For the entries presented below, indicate the number of lines that include the word "this", adding nothing else.

(Dataset entries)
>>

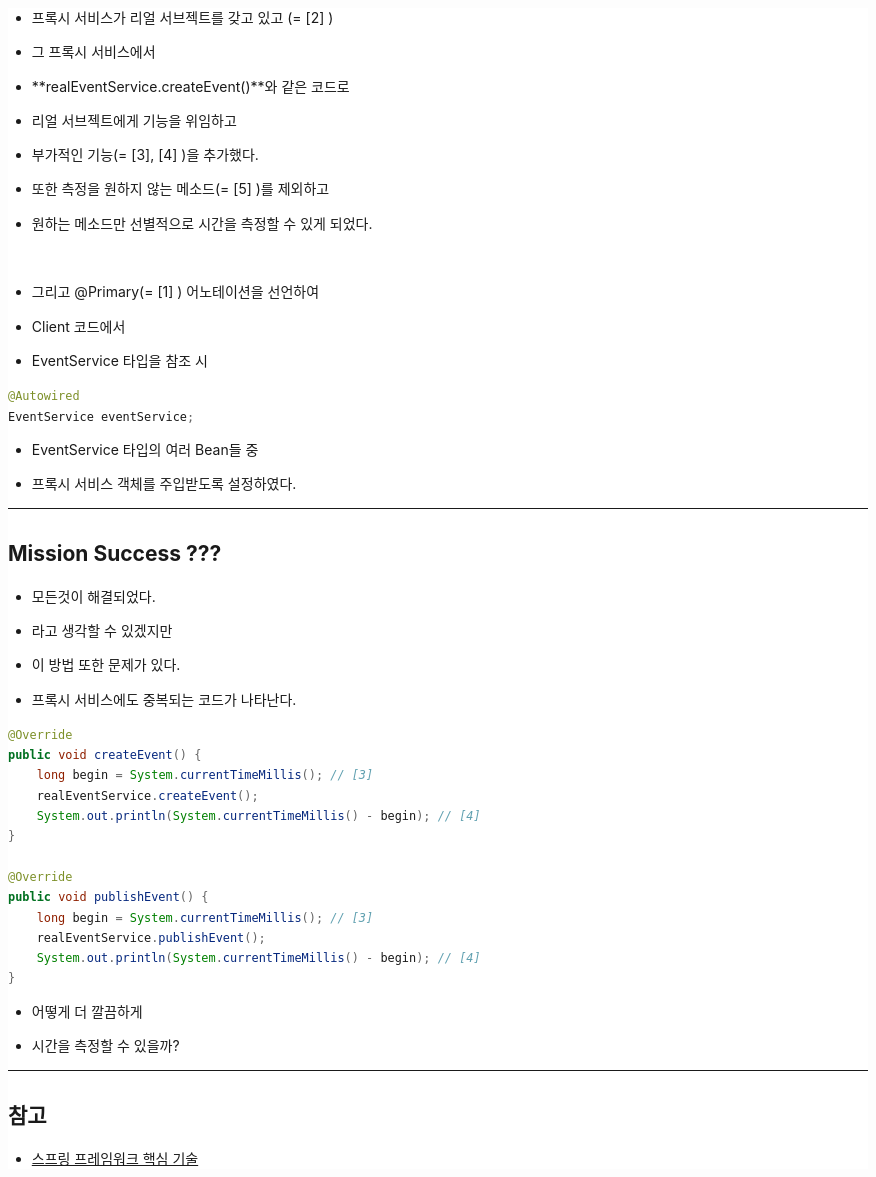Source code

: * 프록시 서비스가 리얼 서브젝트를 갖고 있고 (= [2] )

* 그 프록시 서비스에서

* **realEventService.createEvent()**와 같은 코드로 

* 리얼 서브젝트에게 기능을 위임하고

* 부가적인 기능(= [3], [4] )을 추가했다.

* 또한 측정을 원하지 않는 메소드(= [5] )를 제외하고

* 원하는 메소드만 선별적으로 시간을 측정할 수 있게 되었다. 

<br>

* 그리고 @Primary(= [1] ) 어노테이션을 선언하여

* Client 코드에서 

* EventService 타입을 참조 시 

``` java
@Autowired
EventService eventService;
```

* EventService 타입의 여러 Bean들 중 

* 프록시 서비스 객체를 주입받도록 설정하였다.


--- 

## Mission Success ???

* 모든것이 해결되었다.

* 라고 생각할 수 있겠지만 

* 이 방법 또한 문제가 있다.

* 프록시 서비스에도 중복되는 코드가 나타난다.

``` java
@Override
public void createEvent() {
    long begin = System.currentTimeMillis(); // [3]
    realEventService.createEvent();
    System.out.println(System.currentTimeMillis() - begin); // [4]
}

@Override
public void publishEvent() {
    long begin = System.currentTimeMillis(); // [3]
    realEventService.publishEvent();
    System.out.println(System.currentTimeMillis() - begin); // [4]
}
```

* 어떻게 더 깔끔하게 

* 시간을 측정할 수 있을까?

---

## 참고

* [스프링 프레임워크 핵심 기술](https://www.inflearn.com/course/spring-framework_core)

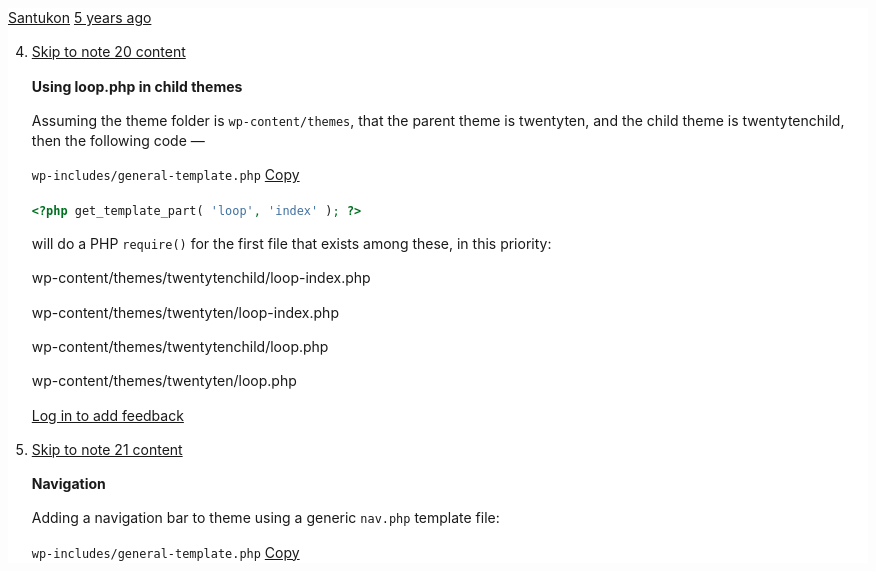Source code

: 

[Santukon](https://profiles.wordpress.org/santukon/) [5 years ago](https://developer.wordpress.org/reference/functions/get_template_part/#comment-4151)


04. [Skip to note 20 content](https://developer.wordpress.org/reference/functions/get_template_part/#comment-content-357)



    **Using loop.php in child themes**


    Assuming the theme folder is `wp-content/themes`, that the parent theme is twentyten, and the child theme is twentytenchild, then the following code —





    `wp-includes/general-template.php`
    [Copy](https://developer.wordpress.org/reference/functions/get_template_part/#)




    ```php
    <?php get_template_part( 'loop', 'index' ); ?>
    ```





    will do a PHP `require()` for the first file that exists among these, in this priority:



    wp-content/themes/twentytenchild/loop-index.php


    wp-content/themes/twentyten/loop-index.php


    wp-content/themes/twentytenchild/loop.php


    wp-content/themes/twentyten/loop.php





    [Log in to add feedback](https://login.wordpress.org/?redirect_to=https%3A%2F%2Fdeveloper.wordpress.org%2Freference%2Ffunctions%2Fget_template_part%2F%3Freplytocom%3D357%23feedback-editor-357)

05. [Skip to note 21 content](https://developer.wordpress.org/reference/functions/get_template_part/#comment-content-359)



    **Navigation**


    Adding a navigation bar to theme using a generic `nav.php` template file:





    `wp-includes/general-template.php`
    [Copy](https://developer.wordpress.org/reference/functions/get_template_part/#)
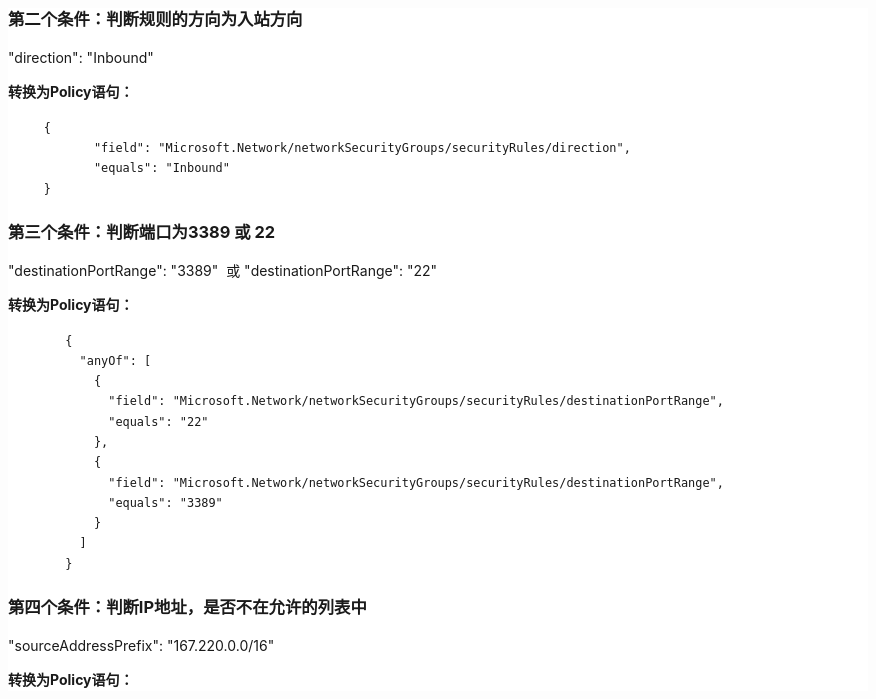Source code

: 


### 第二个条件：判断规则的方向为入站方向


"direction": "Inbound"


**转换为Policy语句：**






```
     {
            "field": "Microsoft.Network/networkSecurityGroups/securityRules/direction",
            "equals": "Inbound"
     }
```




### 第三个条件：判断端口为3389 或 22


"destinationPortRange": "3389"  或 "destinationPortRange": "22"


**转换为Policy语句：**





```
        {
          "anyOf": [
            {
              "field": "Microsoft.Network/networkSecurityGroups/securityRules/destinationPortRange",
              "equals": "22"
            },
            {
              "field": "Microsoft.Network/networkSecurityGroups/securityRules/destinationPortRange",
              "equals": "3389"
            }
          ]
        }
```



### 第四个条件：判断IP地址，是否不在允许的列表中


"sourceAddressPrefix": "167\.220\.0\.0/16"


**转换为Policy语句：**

<<
>>

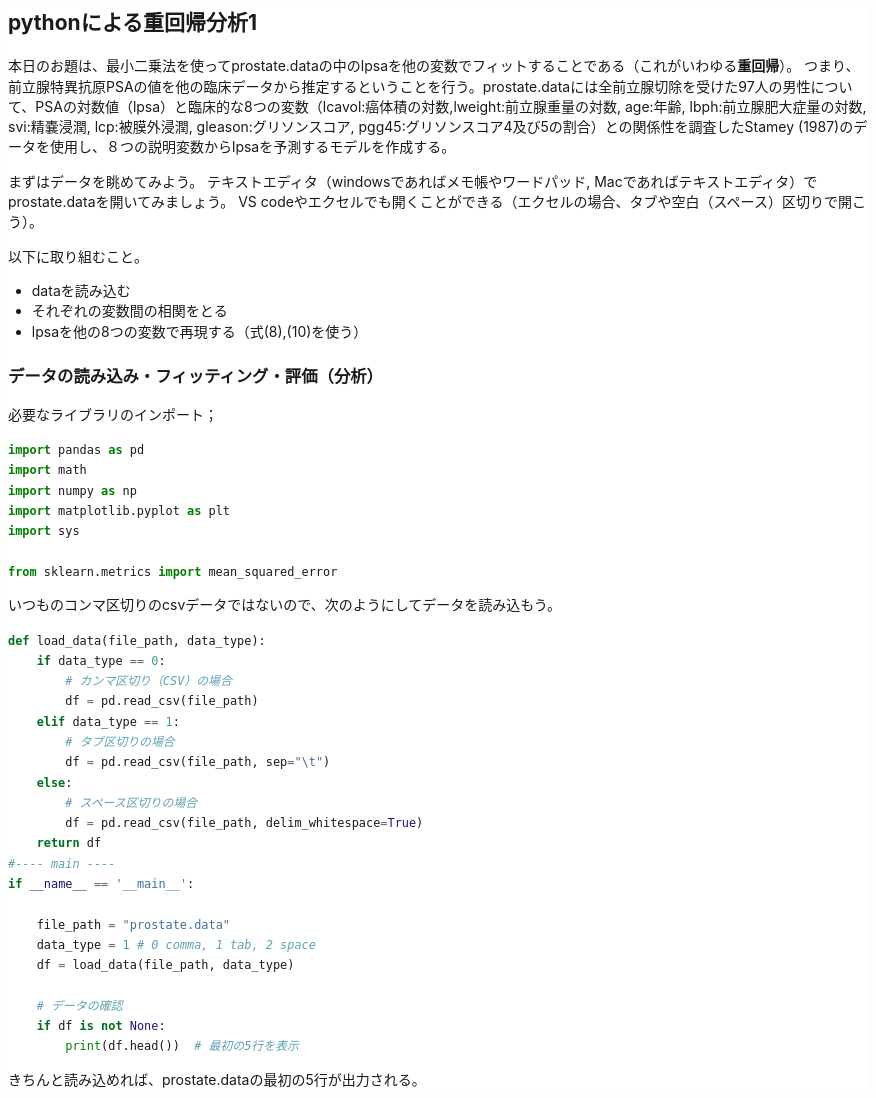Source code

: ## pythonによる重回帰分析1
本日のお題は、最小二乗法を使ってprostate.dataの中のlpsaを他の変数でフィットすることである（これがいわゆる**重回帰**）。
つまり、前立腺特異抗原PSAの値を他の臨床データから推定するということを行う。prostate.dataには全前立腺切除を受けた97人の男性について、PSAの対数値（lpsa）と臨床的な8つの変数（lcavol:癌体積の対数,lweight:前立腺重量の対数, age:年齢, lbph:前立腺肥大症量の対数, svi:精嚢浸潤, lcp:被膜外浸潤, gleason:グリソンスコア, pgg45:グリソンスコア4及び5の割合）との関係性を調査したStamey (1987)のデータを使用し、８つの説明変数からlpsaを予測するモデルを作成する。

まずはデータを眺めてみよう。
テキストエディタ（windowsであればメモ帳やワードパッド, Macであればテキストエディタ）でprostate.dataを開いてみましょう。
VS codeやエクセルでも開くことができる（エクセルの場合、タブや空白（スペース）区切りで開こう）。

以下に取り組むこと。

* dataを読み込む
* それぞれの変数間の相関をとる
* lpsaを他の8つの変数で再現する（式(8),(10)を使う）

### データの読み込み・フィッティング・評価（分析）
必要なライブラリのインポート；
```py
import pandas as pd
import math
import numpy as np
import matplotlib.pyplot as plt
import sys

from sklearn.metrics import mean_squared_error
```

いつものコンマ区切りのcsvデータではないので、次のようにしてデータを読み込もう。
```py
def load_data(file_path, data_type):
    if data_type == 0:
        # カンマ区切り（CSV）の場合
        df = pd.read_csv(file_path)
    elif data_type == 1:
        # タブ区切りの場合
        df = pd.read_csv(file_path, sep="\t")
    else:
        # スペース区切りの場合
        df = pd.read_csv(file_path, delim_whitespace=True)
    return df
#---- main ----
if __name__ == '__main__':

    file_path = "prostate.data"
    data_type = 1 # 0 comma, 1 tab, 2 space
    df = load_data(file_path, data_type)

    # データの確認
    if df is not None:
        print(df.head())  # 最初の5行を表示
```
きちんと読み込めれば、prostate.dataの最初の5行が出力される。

<<
>>

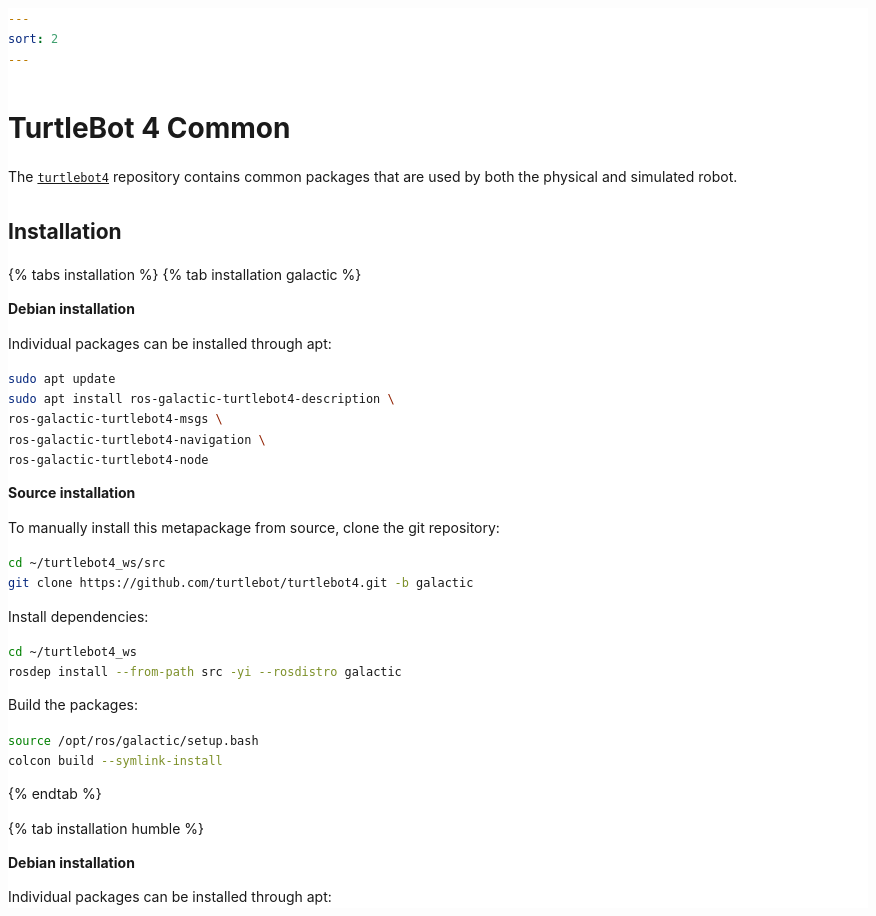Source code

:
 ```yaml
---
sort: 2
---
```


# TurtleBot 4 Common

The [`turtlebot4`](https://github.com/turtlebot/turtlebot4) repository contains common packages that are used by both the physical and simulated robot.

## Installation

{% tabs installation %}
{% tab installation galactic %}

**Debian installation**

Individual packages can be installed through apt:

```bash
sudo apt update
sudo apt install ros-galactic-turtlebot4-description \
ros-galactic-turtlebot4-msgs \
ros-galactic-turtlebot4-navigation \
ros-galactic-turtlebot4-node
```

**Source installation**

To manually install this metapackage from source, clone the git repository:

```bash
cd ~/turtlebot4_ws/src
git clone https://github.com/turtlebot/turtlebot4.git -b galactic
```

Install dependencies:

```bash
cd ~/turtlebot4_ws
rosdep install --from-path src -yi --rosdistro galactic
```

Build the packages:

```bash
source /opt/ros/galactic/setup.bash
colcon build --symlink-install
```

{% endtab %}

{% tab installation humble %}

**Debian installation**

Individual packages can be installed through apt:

<<

- [RESPONSE TO THE EXERCISE]
2